In this exercise, retype exactly the lines from the start of the entries through the line bearing "left hip: (449, 518)", leaving every picture out.
+---+
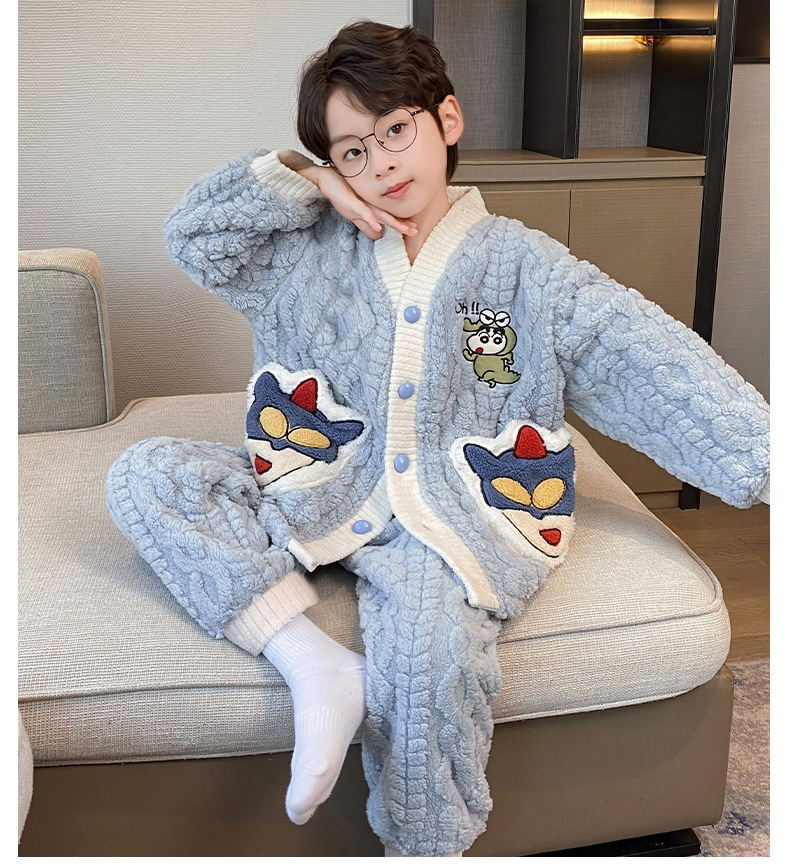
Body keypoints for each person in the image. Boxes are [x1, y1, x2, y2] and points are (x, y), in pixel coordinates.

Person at [105, 19, 770, 857]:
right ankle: (312, 662)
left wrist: (766, 459)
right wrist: (305, 180)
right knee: (146, 475)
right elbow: (195, 236)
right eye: (352, 151)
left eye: (395, 130)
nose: (381, 163)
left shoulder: (528, 269)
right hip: (314, 486)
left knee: (426, 667)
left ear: (446, 119)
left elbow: (647, 359)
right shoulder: (302, 254)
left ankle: (426, 846)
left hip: (449, 518)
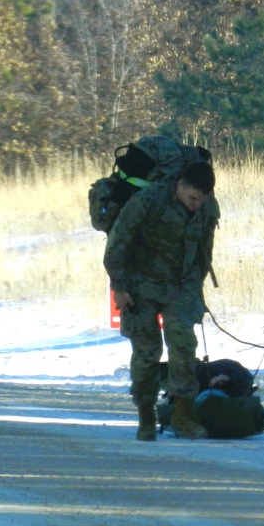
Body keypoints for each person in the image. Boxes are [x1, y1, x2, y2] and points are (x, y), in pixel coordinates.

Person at [105, 159, 220, 441]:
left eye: (200, 200)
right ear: (180, 186)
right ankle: (146, 414)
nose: (195, 204)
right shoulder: (148, 201)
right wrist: (119, 288)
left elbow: (204, 251)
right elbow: (117, 244)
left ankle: (184, 414)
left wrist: (196, 288)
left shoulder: (207, 207)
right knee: (147, 351)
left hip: (181, 286)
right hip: (140, 286)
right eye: (192, 198)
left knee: (183, 345)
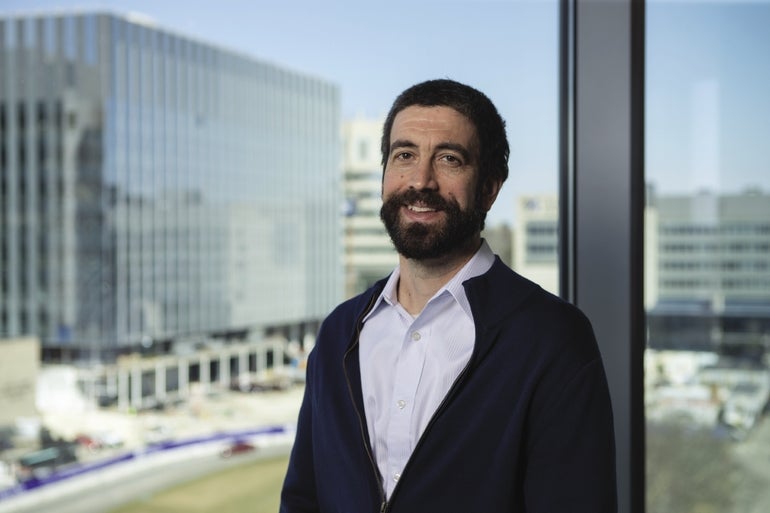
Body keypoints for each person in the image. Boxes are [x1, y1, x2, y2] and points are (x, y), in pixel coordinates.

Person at [280, 79, 617, 513]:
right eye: (404, 156)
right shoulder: (339, 333)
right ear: (384, 174)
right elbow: (303, 499)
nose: (421, 181)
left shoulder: (552, 338)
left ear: (490, 187)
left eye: (449, 159)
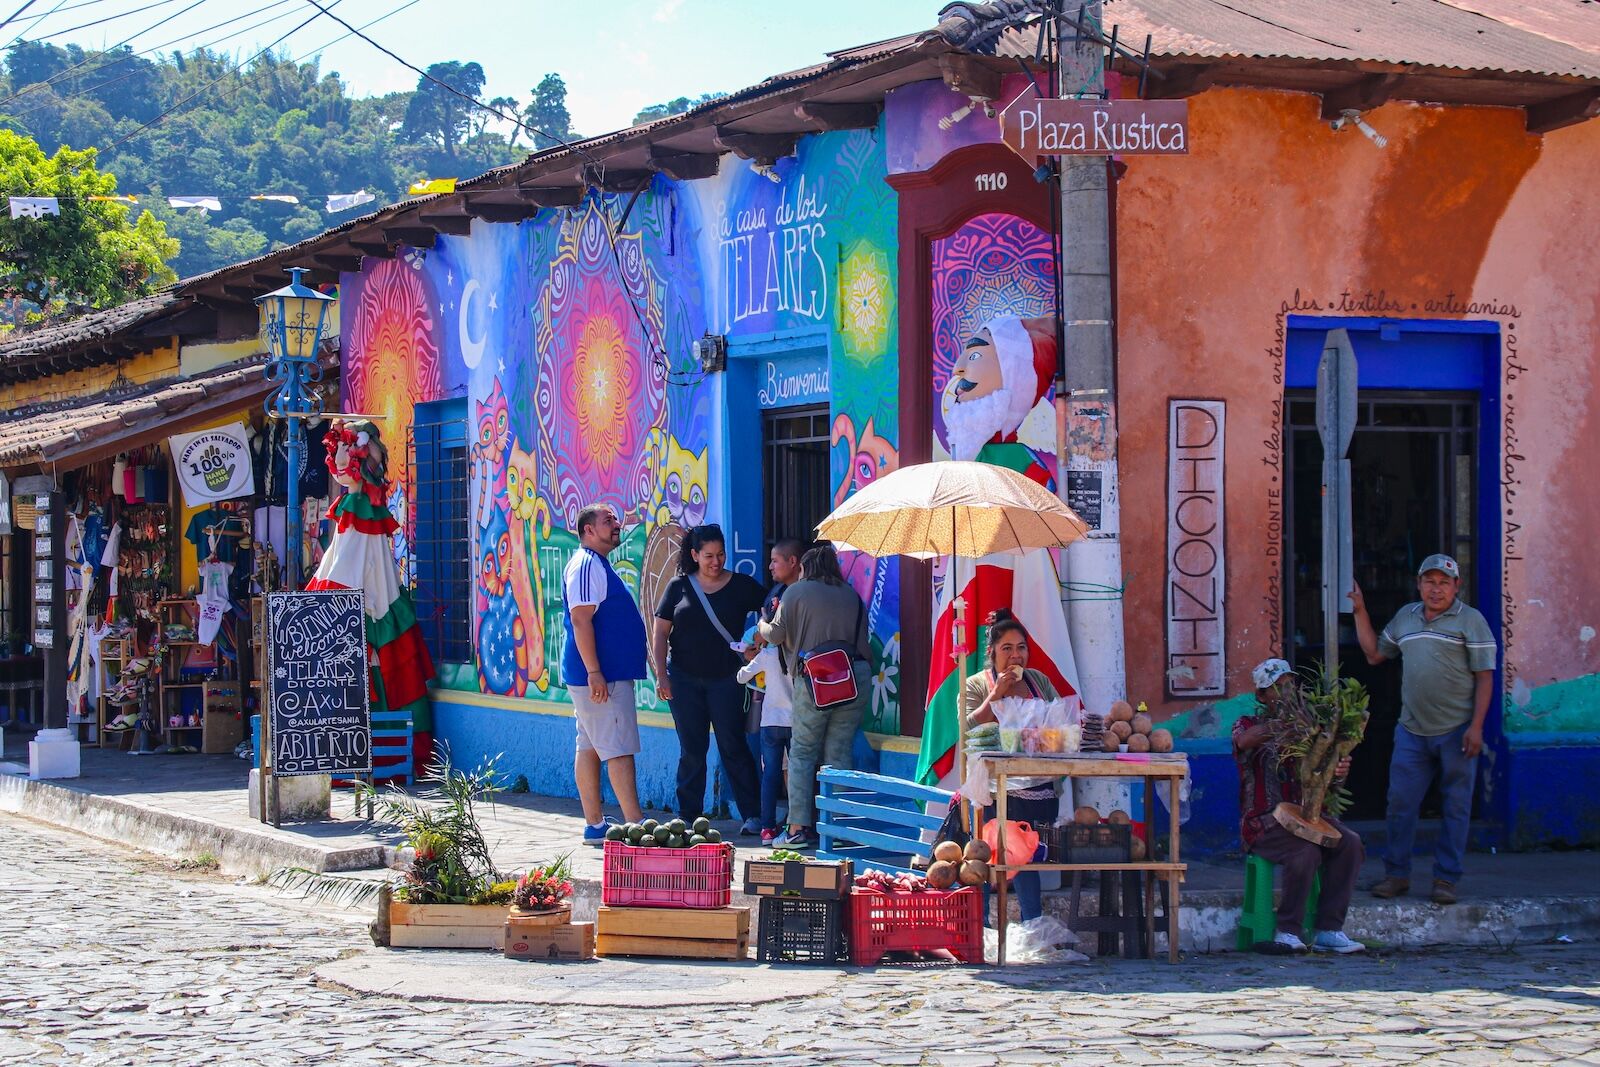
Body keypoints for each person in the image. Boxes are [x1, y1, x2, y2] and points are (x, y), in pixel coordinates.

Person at [1350, 554, 1497, 906]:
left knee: (1456, 806)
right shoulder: (1406, 617)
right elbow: (1374, 655)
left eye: (1444, 582)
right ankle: (1396, 874)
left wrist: (1476, 727)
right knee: (1400, 803)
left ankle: (1446, 879)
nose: (1436, 589)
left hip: (1457, 731)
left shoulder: (1471, 621)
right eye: (1429, 581)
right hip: (1412, 731)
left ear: (1456, 586)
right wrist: (1359, 609)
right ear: (1419, 584)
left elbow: (1485, 678)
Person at [1233, 658, 1366, 954]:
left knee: (1351, 844)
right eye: (1276, 688)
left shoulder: (1312, 728)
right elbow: (1244, 741)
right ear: (1262, 696)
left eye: (1289, 686)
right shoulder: (1249, 724)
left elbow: (1326, 783)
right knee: (1304, 851)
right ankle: (1288, 932)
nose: (1285, 693)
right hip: (1265, 823)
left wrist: (1338, 769)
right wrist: (1287, 724)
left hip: (1310, 817)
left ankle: (1329, 929)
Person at [653, 524, 766, 834]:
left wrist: (759, 641)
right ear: (694, 555)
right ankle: (687, 815)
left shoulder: (742, 585)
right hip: (684, 680)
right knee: (692, 749)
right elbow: (661, 634)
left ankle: (753, 815)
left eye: (720, 555)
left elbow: (772, 609)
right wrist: (661, 675)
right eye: (708, 556)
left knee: (734, 745)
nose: (715, 562)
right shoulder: (678, 587)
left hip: (727, 680)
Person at [759, 542, 870, 850]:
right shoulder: (851, 595)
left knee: (803, 753)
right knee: (838, 752)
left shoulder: (795, 591)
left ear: (805, 568)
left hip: (817, 680)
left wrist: (762, 624)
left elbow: (776, 635)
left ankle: (796, 829)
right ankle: (838, 828)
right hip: (854, 678)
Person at [963, 609, 1057, 923]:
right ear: (991, 653)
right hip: (993, 787)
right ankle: (983, 927)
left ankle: (1033, 923)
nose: (1015, 656)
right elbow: (968, 728)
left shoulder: (1038, 681)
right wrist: (997, 693)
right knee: (986, 856)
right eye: (1007, 648)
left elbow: (1058, 722)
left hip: (1036, 785)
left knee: (1025, 855)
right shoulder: (977, 685)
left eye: (1021, 648)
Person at [562, 504, 646, 845]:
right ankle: (638, 825)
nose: (616, 525)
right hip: (601, 676)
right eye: (607, 521)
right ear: (587, 531)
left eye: (615, 519)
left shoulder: (596, 564)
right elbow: (581, 620)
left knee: (592, 747)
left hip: (601, 673)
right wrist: (595, 671)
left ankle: (595, 826)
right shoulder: (585, 565)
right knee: (618, 748)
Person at [737, 629, 793, 845]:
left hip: (770, 723)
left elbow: (741, 678)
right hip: (795, 722)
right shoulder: (797, 653)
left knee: (770, 775)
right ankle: (794, 826)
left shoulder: (766, 656)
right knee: (795, 775)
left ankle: (767, 829)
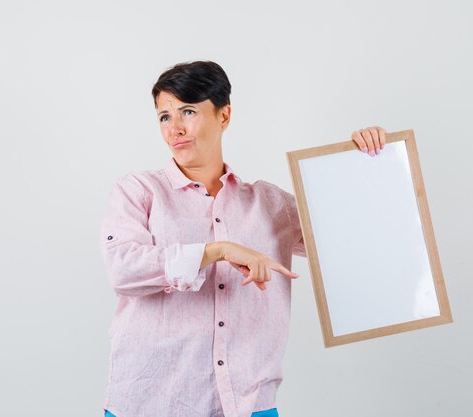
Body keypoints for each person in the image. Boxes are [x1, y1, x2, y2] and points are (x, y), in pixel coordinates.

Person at [99, 60, 387, 417]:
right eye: (164, 116)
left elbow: (350, 239)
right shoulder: (139, 191)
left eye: (187, 111)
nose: (174, 128)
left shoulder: (269, 203)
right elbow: (123, 270)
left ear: (224, 116)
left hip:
+---+
Reply to the exercise
Body keypoints for each person in the image. Boxes are [x1, y1, x2, y2] and points are (x, y), in pixel coordinates.

Person at [105, 19, 770, 857]:
right ankle: (312, 662)
left wrist: (766, 459)
right wrist: (305, 180)
right knee: (146, 475)
right elbow: (195, 236)
right eye: (352, 151)
left eye: (395, 130)
nose: (381, 163)
left shoulder: (528, 269)
right hip: (314, 486)
left knee: (426, 667)
left ear: (446, 119)
left elbow: (647, 359)
right shoulder: (302, 254)
left ankle: (426, 846)
left hip: (449, 518)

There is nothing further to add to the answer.